Washington, D.C. (December 22, 2020) – On December 21, 2020, the U.S. House of Representatives and U.S. Senate passed H.R. 133, the Consolidated Appropriations Act of 2021, sending it to the President’s desk for his signature. The legislation includes all 12 fiscal year 2021 appropriations bills, $900 billion in coronavirus relief, and authorizations. NAWG President and Cass City, MI wheat farmer Dave Milligan made the following statement in response:
“The FY 2021 Omnibus and COVID-19 relief package includes many wins for America’s wheat farmers. Several funding requests for NAWG’s and the National Wheat Improvement Committee (NWIC)’s research priorities were met. The bill includes at least level funding for several USDA Agriculture Research Service (ARS) activities including small grains genomics, the National Predictive Modeling Tool Initiative, resilient dryland farming, the soft white wheat falling numbers test, and the U.S. Wheat and Barley Scab Initiative. It also includes funding for work being done by the Wheat Genetics Resource Center housed in Kansas.
“More broadly, the bill also contains $259 million for the Hatch Act, $435 million Agriculture and Food Research Initiative (AFRI), and $315 million for Smith-Lever, which are key pots of funding for our Land Grants and Extension Service, and for competitive grant research.
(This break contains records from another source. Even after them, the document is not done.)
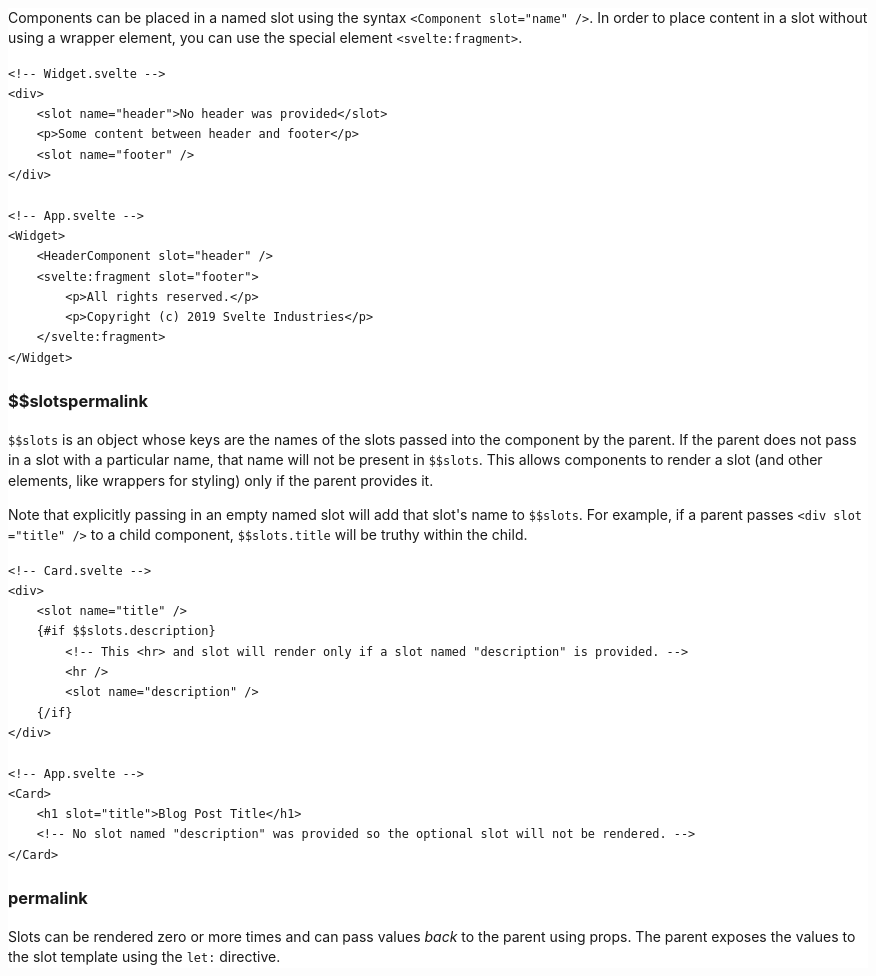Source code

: Components can be placed in a named slot using the syntax `<Component
slot="name" />`. In order to place content in a slot without using a wrapper
element, you can use the special element `<svelte:fragment>`.

    
    
    <!-- Widget.svelte -->
    <div>
    	<slot name="header">No header was provided</slot>
    	<p>Some content between header and footer</p>
    	<slot name="footer" />
    </div>
    
    <!-- App.svelte -->
    <Widget>
    	<HeaderComponent slot="header" />
    	<svelte:fragment slot="footer">
    		<p>All rights reserved.</p>
    		<p>Copyright (c) 2019 Svelte Industries</p>
    	</svelte:fragment>
    </Widget>

### $$slotspermalink

`$$slots` is an object whose keys are the names of the slots passed into the
component by the parent. If the parent does not pass in a slot with a
particular name, that name will not be present in `$$slots`. This allows
components to render a slot (and other elements, like wrappers for styling)
only if the parent provides it.

Note that explicitly passing in an empty named slot will add that slot's name
to `$$slots`. For example, if a parent passes `<div slot="title" />` to a
child component, `$$slots.title` will be truthy within the child.

    
    
    <!-- Card.svelte -->
    <div>
    	<slot name="title" />
    	{#if $$slots.description}
    		<!-- This <hr> and slot will render only if a slot named "description" is provided. -->
    		<hr />
    		<slot name="description" />
    	{/if}
    </div>
    
    <!-- App.svelte -->
    <Card>
    	<h1 slot="title">Blog Post Title</h1>
    	<!-- No slot named "description" was provided so the optional slot will not be rendered. -->
    </Card>

### <slot key={_value_}>permalink

Slots can be rendered zero or more times and can pass values _back_ to the
parent using props. The parent exposes the values to the slot template using
the `let:` directive.
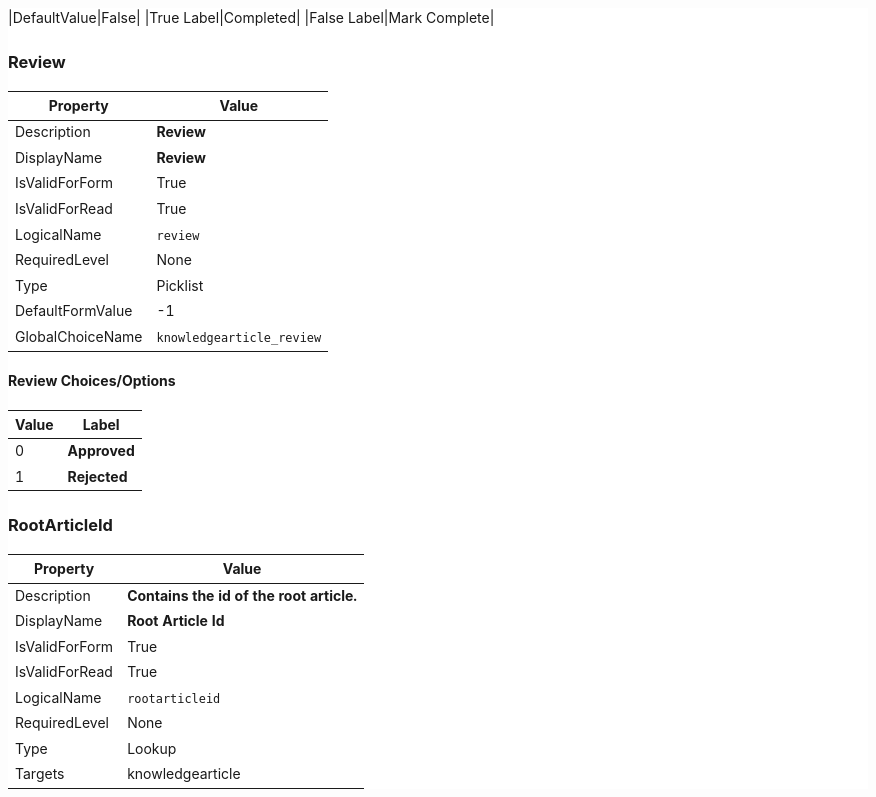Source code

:|DefaultValue|False|
|True Label|Completed|
|False Label|Mark Complete|

### <a name="BKMK_Review"></a> Review

|Property|Value|
|---|---|
|Description|**Review**|
|DisplayName|**Review**|
|IsValidForForm|True|
|IsValidForRead|True|
|LogicalName|`review`|
|RequiredLevel|None|
|Type|Picklist|
|DefaultFormValue|-1|
|GlobalChoiceName|`knowledgearticle_review`|

#### Review Choices/Options

|Value|Label|
|---|---|
|0|**Approved**|
|1|**Rejected**|

### <a name="BKMK_RootArticleId"></a> RootArticleId

|Property|Value|
|---|---|
|Description|**Contains the id of the root article.**|
|DisplayName|**Root Article Id**|
|IsValidForForm|True|
|IsValidForRead|True|
|LogicalName|`rootarticleid`|
|RequiredLevel|None|
|Type|Lookup|
|Targets|knowledgearticle|
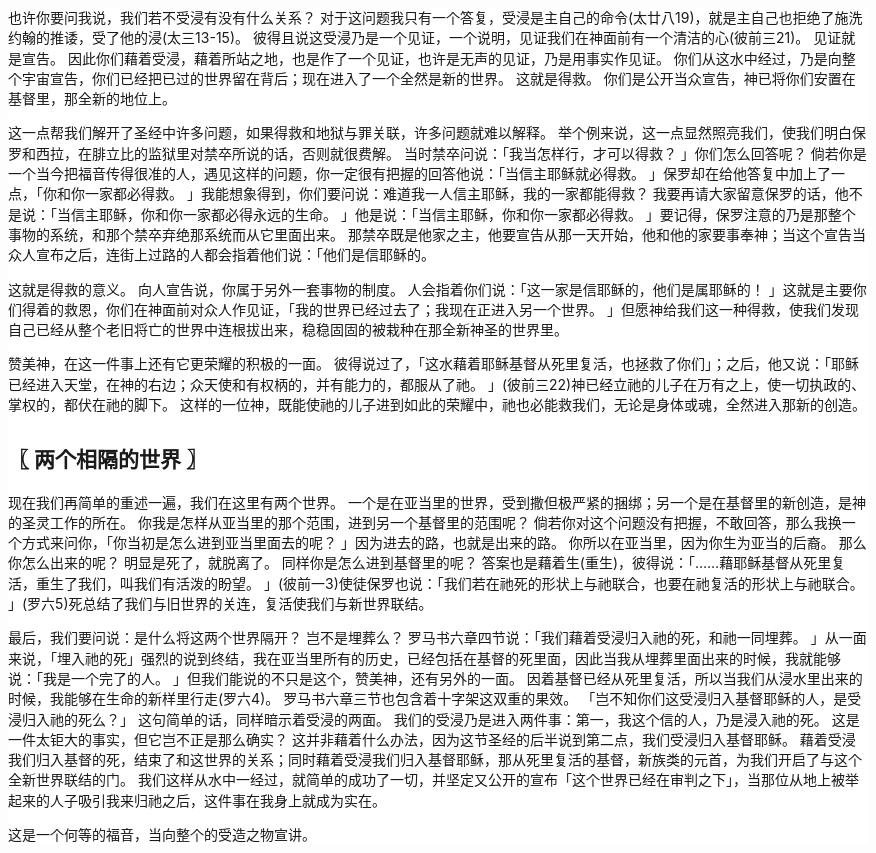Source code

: 也许你要问我说，我们若不受浸有没有什么关系？
对于这问题我只有一个答复，受浸是主自己的命令(太廿八19)，就是主自己也拒绝了施洗约翰的推诿，受了他的浸(太三13-15)。
彼得且说这受浸乃是一个见证，一个说明，见证我们在神面前有一个清洁的心(彼前三21)。
见证就是宣告。
因此你们藉着受浸，藉着所站之地，也是作了一个见证，也许是无声的见证，乃是用事实作见证。
你们从这水中经过，乃是向整个宇宙宣告，你们已经把已过的世界留在背后；现在进入了一个全然是新的世界。
这就是得救。
你们是公开当众宣告，神已将你们安置在基督里，那全新的地位上。

这一点帮我们解开了圣经中许多问题，如果得救和地狱与罪关联，许多问题就难以解释。
举个例来说，这一点显然照亮我们，使我们明白保罗和西拉，在腓立比的监狱里对禁卒所说的话，否则就很费解。
当时禁卒问说：「我当怎样行，才可以得救？
」你们怎么回答呢？
倘若你是一个当今把福音传得很准的人，遇见这样的问题，你一定很有把握的回答他说：「当信主耶稣就必得救。
」保罗却在给他答复中加上了一点，「你和你一家都必得救。
」我能想象得到，你们要问说：难道我一人信主耶稣，我的一家都能得救？
我要再请大家留意保罗的话，他不是说：「当信主耶稣，你和你一家都必得永远的生命。
」他是说：「当信主耶稣，你和你一家都必得救。
」要记得，保罗注意的乃是那整个事物的系统，和那个禁卒弃绝那系统而从它里面出来。
那禁卒既是他家之主，他要宣告从那一天开始，他和他的家要事奉神；当这个宣告当众人宣布之后，连街上过路的人都会指着他们说：「他们是信耶稣的。

这就是得救的意义。
向人宣告说，你属于另外一套事物的制度。
人会指着你们说：「这一家是信耶稣的，他们是属耶稣的！
」这就是主要你们得着的救恩，你们在神面前对众人作见证，「我的世界已经过去了；我现在正进入另一个世界。
」但愿神给我们这一种得救，使我们发现自己已经从整个老旧将亡的世界中连根拔出来，稳稳固固的被栽种在那全新神圣的世界里。

赞美神，在这一件事上还有它更荣耀的积极的一面。
彼得说过了，「这水藉着耶稣基督从死里复活，也拯救了你们」；之后，他又说：「耶稣已经进入天堂，在神的右边；众天使和有权柄的，并有能力的，都服从了祂。
」(彼前三22)神已经立祂的儿子在万有之上，使一切执政的、掌权的，都伏在祂的脚下。
这样的一位神，既能使祂的儿子进到如此的荣耀中，祂也必能救我们，无论是身体或魂，全然进入那新的创造。

## 〖 两个相隔的世界 〗

现在我们再简单的重述一遍，我们在这里有两个世界。
一个是在亚当里的世界，受到撒但极严紧的捆绑；另一个是在基督里的新创造，是神的圣灵工作的所在。
你我是怎样从亚当里的那个范围，进到另一个基督里的范围呢？
倘若你对这个问题没有把握，不敢回答，那么我换一个方式来问你，「你当初是怎么进到亚当里面去的呢？
」因为进去的路，也就是出来的路。
你所以在亚当里，因为你生为亚当的后裔。
那么你怎么出来的呢？
明显是死了，就脱离了。
同样你是怎么进到基督里的呢？
答案也是藉着生(重生)，彼得说：「……藉耶稣基督从死里复活，重生了我们，叫我们有活泼的盼望。
」(彼前一3)使徒保罗也说：「我们若在祂死的形状上与祂联合，也要在祂复活的形状上与祂联合。
」(罗六5)死总结了我们与旧世界的关连，复活使我们与新世界联结。

最后，我们要问说：是什么将这两个世界隔开？
岂不是埋葬么？
罗马书六章四节说：「我们藉着受浸归入祂的死，和祂一同埋葬。
」从一面来说，「埋入祂的死」强烈的说到终结，我在亚当里所有的历史，已经包括在基督的死里面，因此当我从埋葬里面出来的时候，我就能够说：「我是一个完了的人。
」但我们能说的不只是这个，赞美神，还有另外的一面。
因着基督已经从死里复活，所以当我们从浸水里出来的时候，我能够在生命的新样里行走(罗六4)。
罗马书六章三节也包含着十字架这双重的果效。
「岂不知你们这受浸归入基督耶稣的人，是受浸归入祂的死么？」
这句简单的话，同样暗示着受浸的两面。
我们的受浸乃是进入两件事：第一，我这个信的人，乃是浸入祂的死。
这是一件太钜大的事实，但它岂不正是那么确实？
这并非藉着什么办法，因为这节圣经的后半说到第二点，我们受浸归入基督耶稣。
藉着受浸我们归入基督的死，结束了和这世界的关系；同时藉着受浸我们归入基督耶稣，那从死里复活的基督，新族类的元首，为我们开启了与这个全新世界联结的门。
我们这样从水中一经过，就简单的成功了一切，并坚定又公开的宣布「这个世界已经在审判之下」，当那位从地上被举起来的人子吸引我来归祂之后，这件事在我身上就成为实在。

这是一个何等的福音，当向整个的受造之物宣讲。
“The FY2021 Agriculture Appropriations piece also grants an additional $1.5 billion for disaster assistance programs to help USDA finish payments through WHIP+ and for WHIP+ quality losses.
“NAWG also appreciates the additional COVID-19 relief funding for agricultural producers. Additional assistance through the Coronavirus Food Assistance Program (CFAP) and the Paycheck Protection Program (PPP), along with provisions clarifying the deductibility of PPP, among other provisions will serve as important resources for farmers economically impacted by COVID-19.
“And finally, we also applaud Congress for including the Water Resources Development Act of 2020, which provides critical infrastructure improvements to keep the flow of grain moving.”